• GIVEN ENTRIES:
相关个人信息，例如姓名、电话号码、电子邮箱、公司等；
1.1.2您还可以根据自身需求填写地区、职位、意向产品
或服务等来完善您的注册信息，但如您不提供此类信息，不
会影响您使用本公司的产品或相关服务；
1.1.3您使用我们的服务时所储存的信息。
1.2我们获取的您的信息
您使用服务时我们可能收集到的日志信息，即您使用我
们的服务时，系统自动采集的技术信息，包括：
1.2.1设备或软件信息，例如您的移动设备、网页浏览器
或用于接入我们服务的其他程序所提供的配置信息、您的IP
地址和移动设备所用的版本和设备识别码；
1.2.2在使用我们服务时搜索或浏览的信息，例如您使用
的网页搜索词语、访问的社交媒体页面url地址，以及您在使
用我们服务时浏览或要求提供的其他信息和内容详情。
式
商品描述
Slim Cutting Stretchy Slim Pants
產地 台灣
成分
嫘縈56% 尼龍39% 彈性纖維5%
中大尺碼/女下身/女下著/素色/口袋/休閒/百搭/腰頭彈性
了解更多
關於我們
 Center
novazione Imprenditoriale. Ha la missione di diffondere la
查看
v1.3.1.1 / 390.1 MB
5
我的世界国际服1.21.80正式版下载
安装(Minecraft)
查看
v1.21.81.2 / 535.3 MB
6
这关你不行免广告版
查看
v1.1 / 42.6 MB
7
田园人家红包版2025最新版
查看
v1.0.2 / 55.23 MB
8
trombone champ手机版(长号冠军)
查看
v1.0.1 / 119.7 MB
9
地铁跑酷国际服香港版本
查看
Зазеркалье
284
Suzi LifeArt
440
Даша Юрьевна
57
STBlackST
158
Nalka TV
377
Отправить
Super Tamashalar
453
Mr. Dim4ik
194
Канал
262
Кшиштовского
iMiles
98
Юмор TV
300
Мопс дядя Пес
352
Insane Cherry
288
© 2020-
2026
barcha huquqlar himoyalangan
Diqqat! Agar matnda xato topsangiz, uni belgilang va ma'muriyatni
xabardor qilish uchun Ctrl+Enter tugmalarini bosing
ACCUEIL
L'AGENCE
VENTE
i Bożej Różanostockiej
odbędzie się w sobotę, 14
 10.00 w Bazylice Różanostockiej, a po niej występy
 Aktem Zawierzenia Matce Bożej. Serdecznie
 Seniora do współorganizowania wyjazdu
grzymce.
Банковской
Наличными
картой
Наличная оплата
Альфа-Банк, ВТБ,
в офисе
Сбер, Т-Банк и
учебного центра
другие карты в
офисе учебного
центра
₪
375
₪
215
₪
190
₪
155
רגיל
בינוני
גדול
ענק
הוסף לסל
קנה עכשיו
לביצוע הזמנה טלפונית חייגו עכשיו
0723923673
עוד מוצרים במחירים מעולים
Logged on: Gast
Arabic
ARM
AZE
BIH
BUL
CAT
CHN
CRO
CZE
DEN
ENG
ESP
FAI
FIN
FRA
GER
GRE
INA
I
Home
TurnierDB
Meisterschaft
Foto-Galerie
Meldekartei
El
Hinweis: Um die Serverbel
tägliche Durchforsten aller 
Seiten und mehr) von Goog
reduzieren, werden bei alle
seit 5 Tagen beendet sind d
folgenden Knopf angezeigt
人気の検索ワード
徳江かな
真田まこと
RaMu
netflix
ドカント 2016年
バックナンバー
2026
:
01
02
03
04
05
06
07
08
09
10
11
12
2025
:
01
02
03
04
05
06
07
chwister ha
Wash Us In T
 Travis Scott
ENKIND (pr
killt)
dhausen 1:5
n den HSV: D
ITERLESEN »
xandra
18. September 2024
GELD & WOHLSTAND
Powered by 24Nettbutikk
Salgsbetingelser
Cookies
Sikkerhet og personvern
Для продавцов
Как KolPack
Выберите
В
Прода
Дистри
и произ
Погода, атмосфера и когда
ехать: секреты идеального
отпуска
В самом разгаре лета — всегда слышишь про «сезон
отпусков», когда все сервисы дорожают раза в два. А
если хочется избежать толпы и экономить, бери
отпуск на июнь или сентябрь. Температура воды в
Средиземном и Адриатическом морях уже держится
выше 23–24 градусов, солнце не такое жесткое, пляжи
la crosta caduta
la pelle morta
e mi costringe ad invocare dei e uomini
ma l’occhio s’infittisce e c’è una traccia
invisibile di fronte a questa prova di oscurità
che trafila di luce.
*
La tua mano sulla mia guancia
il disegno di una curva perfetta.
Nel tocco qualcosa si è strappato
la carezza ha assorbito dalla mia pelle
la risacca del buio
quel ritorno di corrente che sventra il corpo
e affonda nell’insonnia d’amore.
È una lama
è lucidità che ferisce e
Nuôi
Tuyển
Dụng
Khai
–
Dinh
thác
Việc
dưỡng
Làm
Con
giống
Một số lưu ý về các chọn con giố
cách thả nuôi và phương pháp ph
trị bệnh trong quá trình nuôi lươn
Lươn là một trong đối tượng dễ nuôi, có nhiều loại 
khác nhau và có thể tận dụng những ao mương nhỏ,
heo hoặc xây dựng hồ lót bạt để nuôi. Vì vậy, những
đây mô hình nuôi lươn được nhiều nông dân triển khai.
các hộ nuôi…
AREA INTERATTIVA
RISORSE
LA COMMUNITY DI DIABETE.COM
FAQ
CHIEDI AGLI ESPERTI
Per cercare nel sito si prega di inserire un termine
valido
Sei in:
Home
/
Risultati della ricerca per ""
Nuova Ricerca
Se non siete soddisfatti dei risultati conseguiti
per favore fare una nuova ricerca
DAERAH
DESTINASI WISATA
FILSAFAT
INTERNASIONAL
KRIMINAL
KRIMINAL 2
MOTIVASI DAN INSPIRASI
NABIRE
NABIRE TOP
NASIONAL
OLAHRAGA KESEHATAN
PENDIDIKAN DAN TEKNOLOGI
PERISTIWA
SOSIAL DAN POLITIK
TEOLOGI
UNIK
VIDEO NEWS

• TASK ITEM: Output the text of every item above line for line, with no changes to wording, spelling or order.

• EXPECTED OUTPUT:
相关个人信息，例如姓名、电话号码、电子邮箱、公司等；
1.1.2您还可以根据自身需求填写地区、职位、意向产品
或服务等来完善您的注册信息，但如您不提供此类信息，不
会影响您使用本公司的产品或相关服务；
1.1.3您使用我们的服务时所储存的信息。
1.2我们获取的您的信息
您使用服务时我们可能收集到的日志信息，即您使用我
们的服务时，系统自动采集的技术信息，包括：
1.2.1设备或软件信息，例如您的移动设备、网页浏览器
或用于接入我们服务的其他程序所提供的配置信息、您的IP
地址和移动设备所用的版本和设备识别码；
1.2.2在使用我们服务时搜索或浏览的信息，例如您使用
的网页搜索词语、访问的社交媒体页面url地址，以及您在使
用我们服务时浏览或要求提供的其他信息和内容详情。
式
商品描述
Slim Cutting Stretchy Slim Pants
產地 台灣
成分
嫘縈56% 尼龍39% 彈性纖維5%
中大尺碼/女下身/女下著/素色/口袋/休閒/百搭/腰頭彈性
了解更多
關於我們
 Center
novazione Imprenditoriale. Ha la missione di diffondere la
查看
v1.3.1.1 / 390.1 MB
5
我的世界国际服1.21.80正式版下载
安装(Minecraft)
查看
v1.21.81.2 / 535.3 MB
6
这关你不行免广告版
查看
v1.1 / 42.6 MB
7
田园人家红包版2025最新版
查看
v1.0.2 / 55.23 MB
8
trombone champ手机版(长号冠军)
查看
v1.0.1 / 119.7 MB
9
地铁跑酷国际服香港版本
查看
Зазеркалье
284
Suzi LifeArt
440
Даша Юрьевна
57
STBlackST
158
Nalka TV
377
Отправить
Super Tamashalar
453
Mr. Dim4ik
194
Канал
262
Кшиштовского
iMiles
98
Юмор TV
300
Мопс дядя Пес
352
Insane Cherry
288
© 2020-
2026
barcha huquqlar himoyalangan
Diqqat! Agar matnda xato topsangiz, uni belgilang va ma'muriyatni
xabardor qilish uchun Ctrl+Enter tugmalarini bosing
ACCUEIL
L'AGENCE
VENTE
i Bożej Różanostockiej
odbędzie się w sobotę, 14
 10.00 w Bazylice Różanostockiej, a po niej występy
 Aktem Zawierzenia Matce Bożej. Serdecznie
 Seniora do współorganizowania wyjazdu
grzymce.
Банковской
Наличными
картой
Наличная оплата
Альфа-Банк, ВТБ,
в офисе
Сбер, Т-Банк и
учебного центра
другие карты в
офисе учебного
центра
₪
375
₪
215
₪
190
₪
155
רגיל
בינוני
גדול
ענק
הוסף לסל
קנה עכשיו
לביצוע הזמנה טלפונית חייגו עכשיו
0723923673
עוד מוצרים במחירים מעולים
Logged on: Gast
Arabic
ARM
AZE
BIH
BUL
CAT
CHN
CRO
CZE
DEN
ENG
ESP
FAI
FIN
FRA
GER
GRE
INA
I
Home
TurnierDB
Meisterschaft
Foto-Galerie
Meldekartei
El
Hinweis: Um die Serverbel
tägliche Durchforsten aller 
Seiten und mehr) von Goog
reduzieren, werden bei alle
seit 5 Tagen beendet sind d
folgenden Knopf angezeigt
人気の検索ワード
徳江かな
真田まこと
RaMu
netflix
ドカント 2016年
バックナンバー
2026
:
01
02
03
04
05
06
07
08
09
10
11
12
2025
:
01
02
03
04
05
06
07
chwister ha
Wash Us In T
 Travis Scott
ENKIND (pr
killt)
dhausen 1:5
n den HSV: D
ITERLESEN »
xandra
18. September 2024
GELD & WOHLSTAND
Powered by 24Nettbutikk
Salgsbetingelser
Cookies
Sikkerhet og personvern
Для продавцов
Как KolPack
Выберите
В
Прода
Дистри
и произ
Погода, атмосфера и когда
ехать: секреты идеального
отпуска
В самом разгаре лета — всегда слышишь про «сезон
отпусков», когда все сервисы дорожают раза в два. А
если хочется избежать толпы и экономить, бери
отпуск на июнь или сентябрь. Температура воды в
Средиземном и Адриатическом морях уже держится
выше 23–24 градусов, солнце не такое жесткое, пляжи
la crosta caduta
la pelle morta
e mi costringe ad invocare dei e uomini
ma l’occhio s’infittisce e c’è una traccia
invisibile di fronte a questa prova di oscurità
che trafila di luce.
*
La tua mano sulla mia guancia
il disegno di una curva perfetta.
Nel tocco qualcosa si è strappato
la carezza ha assorbito dalla mia pelle
la risacca del buio
quel ritorno di corrente che sventra il corpo
e affonda nell’insonnia d’amore.
È una lama
è lucidità che ferisce e
Nuôi
Tuyển
Dụng
Khai
–
Dinh
thác
Việc
dưỡng
Làm
Con
giống
Một số lưu ý về các chọn con giố
cách thả nuôi và phương pháp ph
trị bệnh trong quá trình nuôi lươn
Lươn là một trong đối tượng dễ nuôi, có nhiều loại 
khác nhau và có thể tận dụng những ao mương nhỏ,
heo hoặc xây dựng hồ lót bạt để nuôi. Vì vậy, những
đây mô hình nuôi lươn được nhiều nông dân triển khai.
các hộ nuôi…
AREA INTERATTIVA
RISORSE
LA COMMUNITY DI DIABETE.COM
FAQ
CHIEDI AGLI ESPERTI
Per cercare nel sito si prega di inserire un termine
valido
Sei in:
Home
/
Risultati della ricerca per ""
Nuova Ricerca
Se non siete soddisfatti dei risultati conseguiti
per favore fare una nuova ricerca
DAERAH
DESTINASI WISATA
FILSAFAT
INTERNASIONAL
KRIMINAL
KRIMINAL 2
MOTIVASI DAN INSPIRASI
NABIRE
NABIRE TOP
NASIONAL
OLAHRAGA KESEHATAN
PENDIDIKAN DAN TEKNOLOGI
PERISTIWA
SOSIAL DAN POLITIK
TEOLOGI
UNIK
VIDEO NEWS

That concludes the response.